Oxford Concise Medical Dictionary, 8th ed, available at http://www.oxfordreference.com/view/10.1093/acref/9780199557141.001.0001/acref-9780199557141-e-8102?rskey=iaHzdk&result=6

Primigravida

Primigravida – A woman who is pregnant for the first time. The term may be listed on medical records.

Rapid adoption

Rapid adoption – A practice whereby a married mother whose baby died during or soon after birth was offered the baby of an unmarried mother in the same institution or hospital (Senate Inquiry Report, p. 66).

Revocation of consent

Revocation of consent – In adoption legislation introduced in Australian states in the 1960s, mothers had between 28 and 30 days to withdraw their consent to adoption. However, this information was often not communicated to parents (Senate Inquiry Report, p. 63).

Secrecy

Secrecy – In the legal sense, when original birth records were sealed and public searches were not permitted under legislation. Socially, in relation to adoption, overt or covert suppression of the fact because it is considered to be shameful.

Tabula rasa

Tabula rasa – Also known as ‘blank slate’.

A blank slate, a term introduced by the English philosopher John Locke (1632–1704) as a metaphor for the human mind at birth, the belief of Locke and the other British empiricists being that nothing is innate in the mind and that all knowledge comes through the senses.

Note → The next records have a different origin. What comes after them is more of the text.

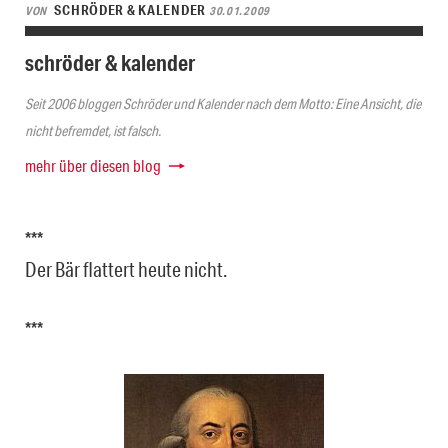
SCHRÖDER & KALENDER
VON
30.01.2009
schröder & kalender
Seit 2006 bloggen Schröder und Kalender nach dem Motto: Eine Ansicht, die
nicht befremdet, ist falsch.
mehr über diesen blog
***
Der Bär flattert heute nicht.
***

Relating to past adoption practices, the ‘blank slate theory’ supported the idea that the genetics of an adopted baby would be overridden by the influence of their environment and their adoptive family.

Andrew Colman, Oxford Dictionary of Psychology, 3rd ed, available at http://www.oxfordreference.com/view/10.1093/acref/9780199534067.001.0001/acref-9780199534067-e-8234?rskey=6EWcU9&result=4

Trauma

Trauma –

A physical injury or wound, or a powerful psychological shock that has damaging effects. traumatic adj. traumata or traumas pl. traumatize vb. [From Greek trauma a wound].

Andrew Colman, Oxford Dictionary of Psychology, 3rd ed, available at http://www.oxfordreference.com/view/10.1093/acref/9780199534067.001.0001/acref-9780199534067-e-8554?rskey=1R1tMw&result=2.

UB negative

UB negative – An abbreviation meaning ‘unmarried baby negative’, with the same implications as UM and BFA. 

UM

UM – An abbreviation meaning ‘unmarried mother’, often placed on a woman’s medical files.